TEXTE SOURCE:
Que nous reserve 2018 en terme de littérature ? Au programme de nombreuses têtes d'affiches et quelques découvertes. ​Cette rentrée sera forcement pleine de pépites et pourrait apporter quelques surprises. 498 nouveautés sont au programme, Viabooks a sélectionné pour vous ses 9 coups de coeur.

Philippe Forest, L’oubli, (Gallimard)

De quoi ça parle ? Un homme se réveille, convaincu d’avoir égaré un mot dans son sommeil, incapable de se le rappeler. Une idée s’insinue dans son esprit et prend bientôt l’allure d’une obsession : son langage se défait, sa vie se vide à mesure que les souvenirs se détachent de lui. Un homme – peut-être le même, peut-être un autre – observe l’océan depuis sa fenêtre. Une brume perpétuelle recouvre l’horizon, au loin il s’imagine distinguer une forme qui lui fait signe et qui l’appelle. L’histoire se dédouble – à moins qu’il ne s’agisse de deux histoires différentes dont demeure mystérieux le lien qui les unit. Tandis que les mots et la mémoire s’abîment dans un même précipice, l’univers recouvre amoureusement l’apparence splendide indispensable pour chacun au recommencement de l’existence.

Pourquoi on aime ? Dans la veine de ses deux précédents romans, Le chat de Schrödinger et Crue, le nouveau texte de Philippe Forest aborde des thèmes chers à l’auteur ; la mémoire et le souvenir. L’œuvre est construite de manière très rigoureuse avec d’un côté les chapitres impairs consacrés à l'écrivain, ses rêves et ses souvenirs, et de l’autre les chapitres pairs pour le narrateur, son île et sa rencontre. Au centre de L’oubli, le langage en perdition, la lecture et l’écriture. Chaque mot, chaque phrase doit retenir notre attention pour faire de cette lecture plus qu’un simple divertissement.

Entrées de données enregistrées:
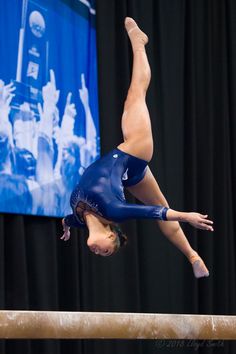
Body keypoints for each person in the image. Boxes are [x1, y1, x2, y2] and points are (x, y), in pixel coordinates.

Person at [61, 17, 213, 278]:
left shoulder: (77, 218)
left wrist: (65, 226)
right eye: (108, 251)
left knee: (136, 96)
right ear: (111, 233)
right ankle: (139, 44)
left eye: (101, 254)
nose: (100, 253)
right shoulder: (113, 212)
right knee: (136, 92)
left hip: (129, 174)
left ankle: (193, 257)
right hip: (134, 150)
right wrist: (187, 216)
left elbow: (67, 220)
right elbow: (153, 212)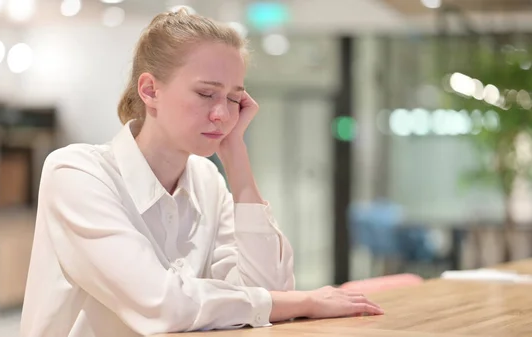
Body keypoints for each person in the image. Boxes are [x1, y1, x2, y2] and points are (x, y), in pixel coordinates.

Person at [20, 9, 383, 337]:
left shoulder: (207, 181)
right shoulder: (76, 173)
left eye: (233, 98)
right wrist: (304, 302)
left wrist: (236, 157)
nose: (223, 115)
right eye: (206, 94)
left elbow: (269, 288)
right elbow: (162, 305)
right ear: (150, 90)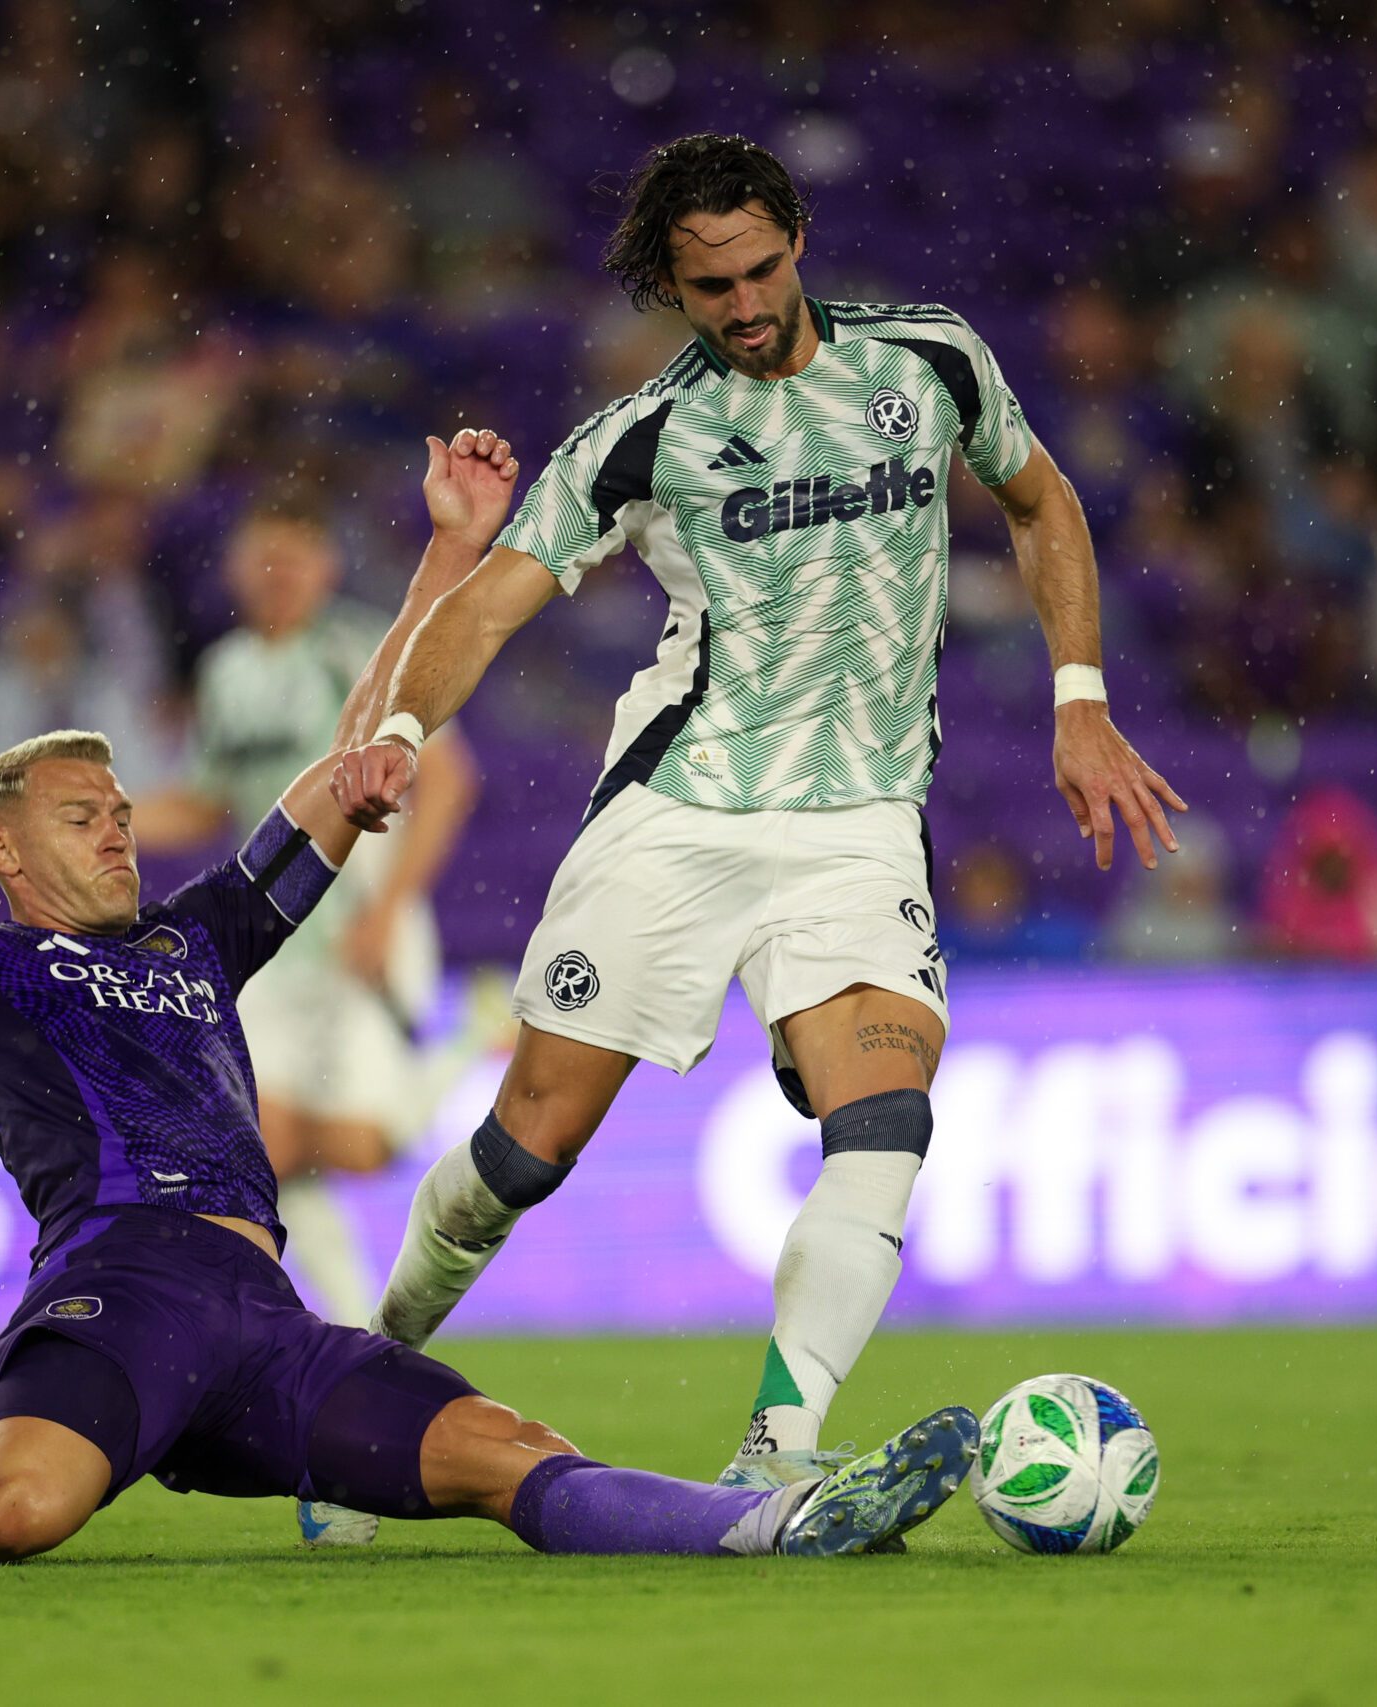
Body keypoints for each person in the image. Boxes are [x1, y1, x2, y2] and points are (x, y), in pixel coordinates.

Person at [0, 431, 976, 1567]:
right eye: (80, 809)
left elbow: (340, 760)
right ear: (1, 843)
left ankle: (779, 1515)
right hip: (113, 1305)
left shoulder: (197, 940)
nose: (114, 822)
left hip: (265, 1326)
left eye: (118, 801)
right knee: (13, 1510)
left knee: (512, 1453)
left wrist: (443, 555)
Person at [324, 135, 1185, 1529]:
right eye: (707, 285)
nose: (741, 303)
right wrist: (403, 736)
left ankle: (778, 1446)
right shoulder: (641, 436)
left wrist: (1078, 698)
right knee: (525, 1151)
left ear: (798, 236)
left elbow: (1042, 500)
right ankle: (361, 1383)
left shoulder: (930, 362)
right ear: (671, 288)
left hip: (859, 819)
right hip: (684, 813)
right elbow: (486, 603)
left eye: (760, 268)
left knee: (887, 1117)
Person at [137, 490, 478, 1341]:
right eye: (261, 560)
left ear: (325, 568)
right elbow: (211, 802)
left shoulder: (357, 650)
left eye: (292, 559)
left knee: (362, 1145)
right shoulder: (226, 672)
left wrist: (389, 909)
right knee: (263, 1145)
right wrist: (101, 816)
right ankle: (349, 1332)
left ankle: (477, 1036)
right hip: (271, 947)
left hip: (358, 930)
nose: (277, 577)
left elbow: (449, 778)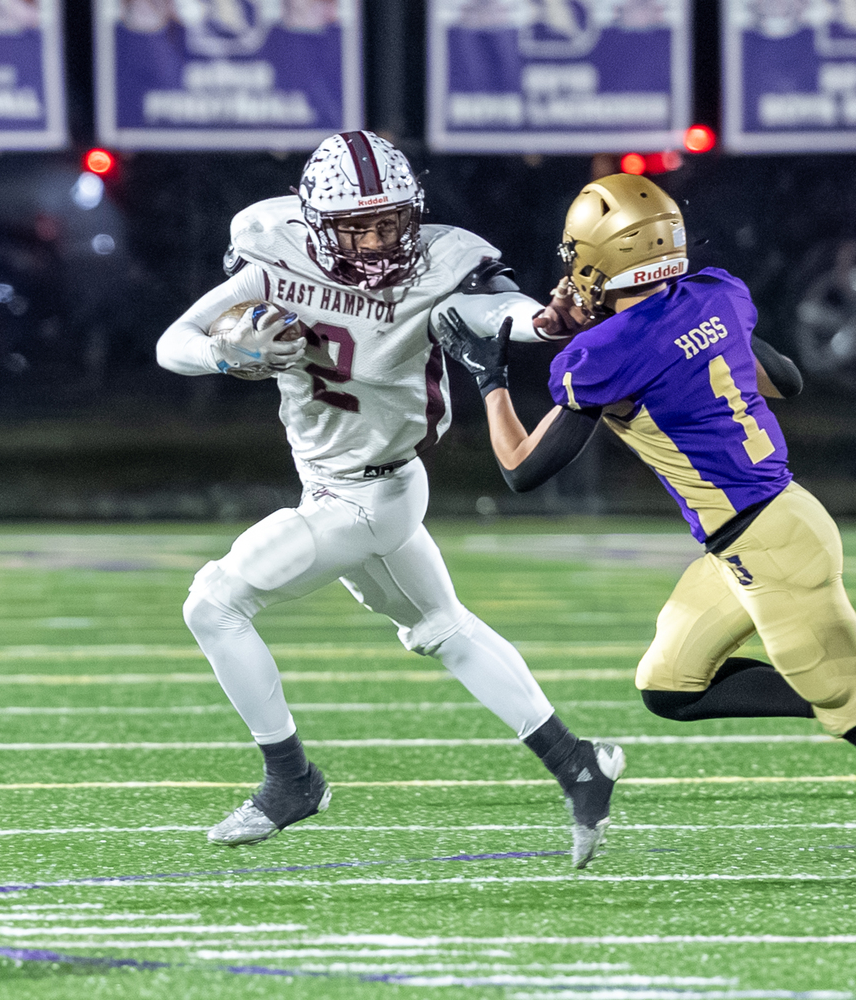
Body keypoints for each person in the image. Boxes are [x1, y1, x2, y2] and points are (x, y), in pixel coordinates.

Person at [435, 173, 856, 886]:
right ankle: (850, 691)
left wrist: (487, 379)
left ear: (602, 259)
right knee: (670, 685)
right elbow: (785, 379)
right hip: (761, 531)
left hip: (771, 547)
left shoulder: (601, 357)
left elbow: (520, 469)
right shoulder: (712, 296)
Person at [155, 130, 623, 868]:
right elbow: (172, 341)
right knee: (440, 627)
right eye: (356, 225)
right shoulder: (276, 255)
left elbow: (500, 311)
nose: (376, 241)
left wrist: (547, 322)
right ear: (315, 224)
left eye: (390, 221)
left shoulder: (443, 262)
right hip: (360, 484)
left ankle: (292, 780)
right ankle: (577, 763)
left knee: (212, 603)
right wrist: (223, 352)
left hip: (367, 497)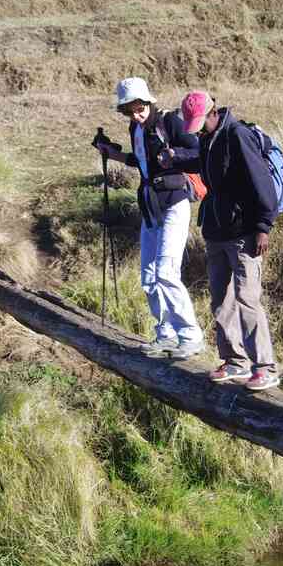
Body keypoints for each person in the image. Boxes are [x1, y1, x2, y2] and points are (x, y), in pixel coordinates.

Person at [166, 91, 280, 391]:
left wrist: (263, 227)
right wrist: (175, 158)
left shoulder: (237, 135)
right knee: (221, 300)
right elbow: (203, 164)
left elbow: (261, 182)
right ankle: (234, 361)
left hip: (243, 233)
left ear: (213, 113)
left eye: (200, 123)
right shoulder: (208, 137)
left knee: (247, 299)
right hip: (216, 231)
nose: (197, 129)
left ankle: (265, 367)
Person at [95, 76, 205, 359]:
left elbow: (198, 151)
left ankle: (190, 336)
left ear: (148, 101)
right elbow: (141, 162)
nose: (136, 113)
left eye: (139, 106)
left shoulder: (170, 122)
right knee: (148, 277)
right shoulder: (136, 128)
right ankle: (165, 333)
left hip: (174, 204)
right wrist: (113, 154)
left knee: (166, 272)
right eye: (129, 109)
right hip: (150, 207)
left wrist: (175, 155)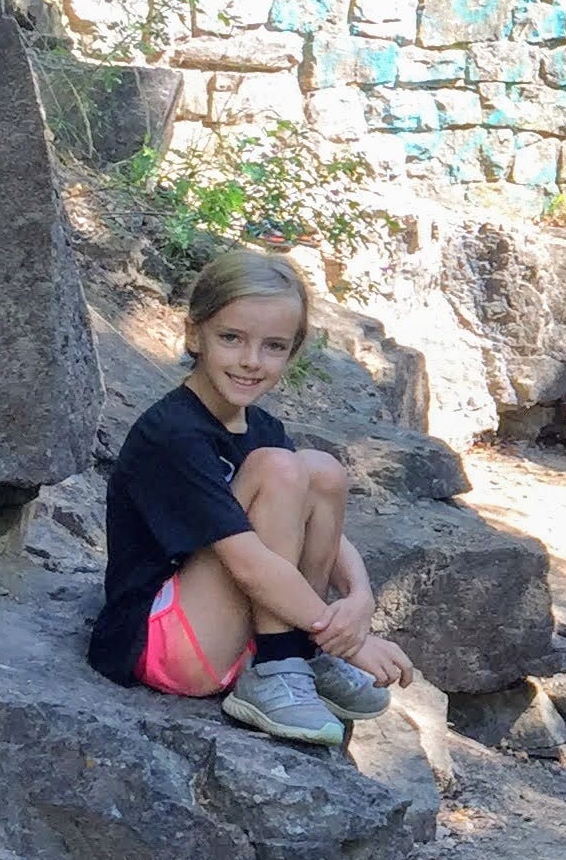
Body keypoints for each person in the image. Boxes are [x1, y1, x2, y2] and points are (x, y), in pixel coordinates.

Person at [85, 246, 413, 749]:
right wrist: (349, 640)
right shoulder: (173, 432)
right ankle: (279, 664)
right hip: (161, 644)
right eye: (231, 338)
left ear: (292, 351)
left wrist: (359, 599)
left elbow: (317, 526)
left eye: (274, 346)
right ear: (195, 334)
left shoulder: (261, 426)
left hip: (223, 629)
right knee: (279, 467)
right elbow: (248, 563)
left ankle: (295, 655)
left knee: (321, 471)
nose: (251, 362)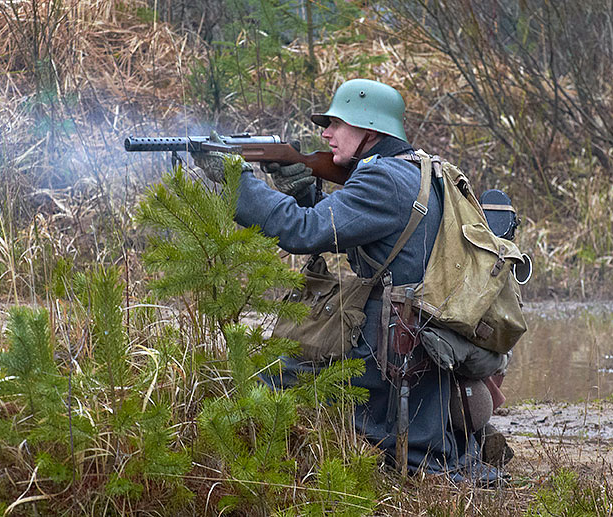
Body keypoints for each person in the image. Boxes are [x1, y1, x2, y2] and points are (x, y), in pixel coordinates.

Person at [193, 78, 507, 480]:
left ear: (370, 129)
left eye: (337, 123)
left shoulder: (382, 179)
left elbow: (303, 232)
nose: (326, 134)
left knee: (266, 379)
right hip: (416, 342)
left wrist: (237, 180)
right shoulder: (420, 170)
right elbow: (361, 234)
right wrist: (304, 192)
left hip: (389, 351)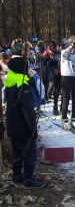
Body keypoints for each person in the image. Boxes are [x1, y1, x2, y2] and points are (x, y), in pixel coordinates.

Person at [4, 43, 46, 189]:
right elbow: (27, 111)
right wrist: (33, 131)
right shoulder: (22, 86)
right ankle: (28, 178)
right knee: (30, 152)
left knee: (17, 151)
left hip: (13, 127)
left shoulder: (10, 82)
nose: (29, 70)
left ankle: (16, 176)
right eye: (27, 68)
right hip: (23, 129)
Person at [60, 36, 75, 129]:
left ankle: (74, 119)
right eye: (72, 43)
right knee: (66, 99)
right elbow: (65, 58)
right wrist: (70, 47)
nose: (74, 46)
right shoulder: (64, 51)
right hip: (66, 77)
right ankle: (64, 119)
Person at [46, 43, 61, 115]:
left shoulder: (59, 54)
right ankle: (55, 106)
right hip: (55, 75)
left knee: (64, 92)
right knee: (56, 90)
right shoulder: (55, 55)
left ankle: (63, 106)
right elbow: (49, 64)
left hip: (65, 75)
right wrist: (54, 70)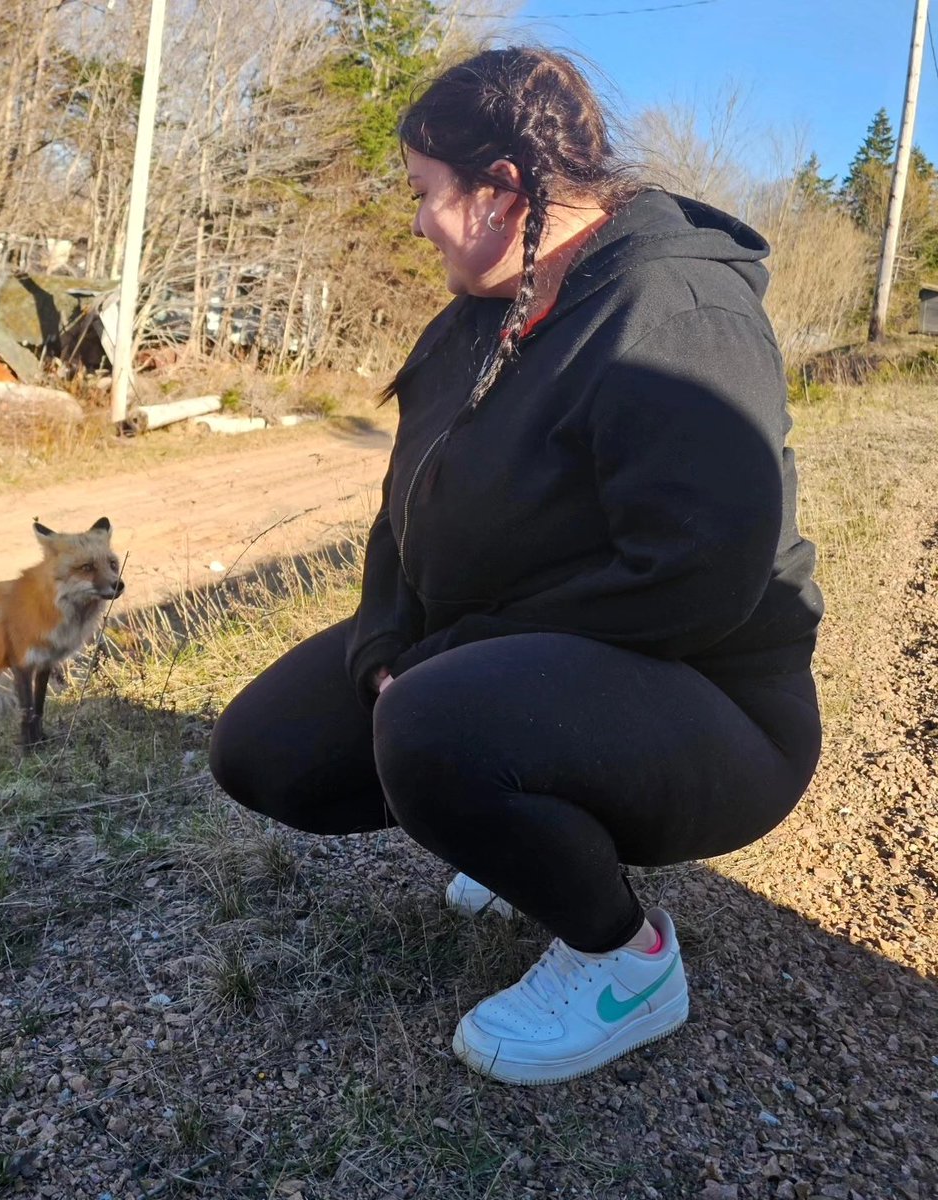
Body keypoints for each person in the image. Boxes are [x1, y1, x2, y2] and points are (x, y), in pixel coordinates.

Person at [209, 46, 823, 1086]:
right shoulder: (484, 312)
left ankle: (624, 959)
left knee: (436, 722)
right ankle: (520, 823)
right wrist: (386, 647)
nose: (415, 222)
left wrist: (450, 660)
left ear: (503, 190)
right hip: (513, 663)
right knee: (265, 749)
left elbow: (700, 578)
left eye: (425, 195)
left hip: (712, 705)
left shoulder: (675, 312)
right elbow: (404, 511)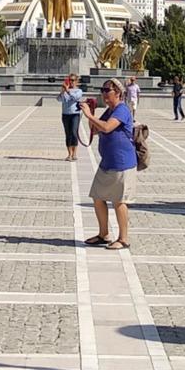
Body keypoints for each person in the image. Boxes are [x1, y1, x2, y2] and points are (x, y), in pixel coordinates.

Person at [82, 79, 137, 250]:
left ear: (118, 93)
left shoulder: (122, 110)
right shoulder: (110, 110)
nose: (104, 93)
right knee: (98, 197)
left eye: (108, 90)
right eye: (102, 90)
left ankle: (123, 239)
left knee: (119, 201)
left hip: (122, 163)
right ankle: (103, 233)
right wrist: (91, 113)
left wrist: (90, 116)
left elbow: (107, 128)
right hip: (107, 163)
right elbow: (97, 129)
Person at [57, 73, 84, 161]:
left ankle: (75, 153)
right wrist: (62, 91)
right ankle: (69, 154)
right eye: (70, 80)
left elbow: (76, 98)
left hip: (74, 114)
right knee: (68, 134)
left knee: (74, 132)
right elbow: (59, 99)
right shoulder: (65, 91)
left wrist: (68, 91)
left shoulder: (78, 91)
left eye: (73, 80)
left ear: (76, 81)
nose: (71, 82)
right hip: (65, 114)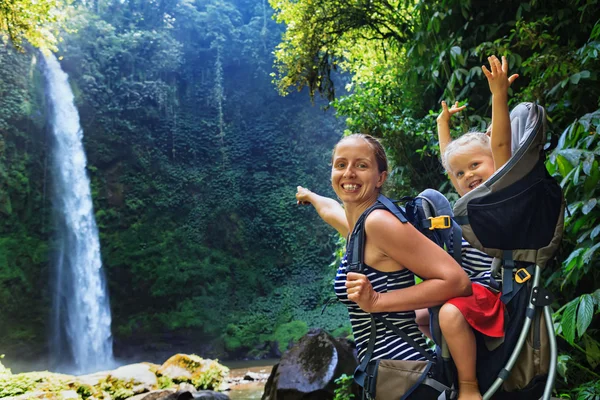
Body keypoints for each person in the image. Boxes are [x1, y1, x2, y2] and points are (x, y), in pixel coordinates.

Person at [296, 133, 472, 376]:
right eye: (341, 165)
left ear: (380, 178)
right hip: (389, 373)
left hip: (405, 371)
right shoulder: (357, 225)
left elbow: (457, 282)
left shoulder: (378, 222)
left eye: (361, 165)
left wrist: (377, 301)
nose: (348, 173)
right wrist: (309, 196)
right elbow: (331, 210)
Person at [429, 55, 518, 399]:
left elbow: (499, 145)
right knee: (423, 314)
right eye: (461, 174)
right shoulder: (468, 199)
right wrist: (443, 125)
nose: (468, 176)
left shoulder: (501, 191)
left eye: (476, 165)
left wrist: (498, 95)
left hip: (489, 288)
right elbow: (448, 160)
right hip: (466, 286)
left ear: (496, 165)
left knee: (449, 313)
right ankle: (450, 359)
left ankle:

À FAIRE:
[1] Relevez, s'il vous plaît, tous les titres de romans de Philippe Forest cités dans le texte sur L'oubli.
[2] Répondez brièvement à ces questions sur le texte sur L'oubli :
(a) Combien de nouveautés sont annoncées pour cette rentrée ?
(b) Chez quel éditeur paraît L'oubli ?
(c) Quels chapitres sont consacrés au narrateur, à son île et à sa rencontre ?

SOLUTIONS:
[1]
L'oubli
Le chat de Schrödinger
Crue

[2]
(a) 498 nouveautés.
(b) Gallimard.
(c) Les chapitres pairs.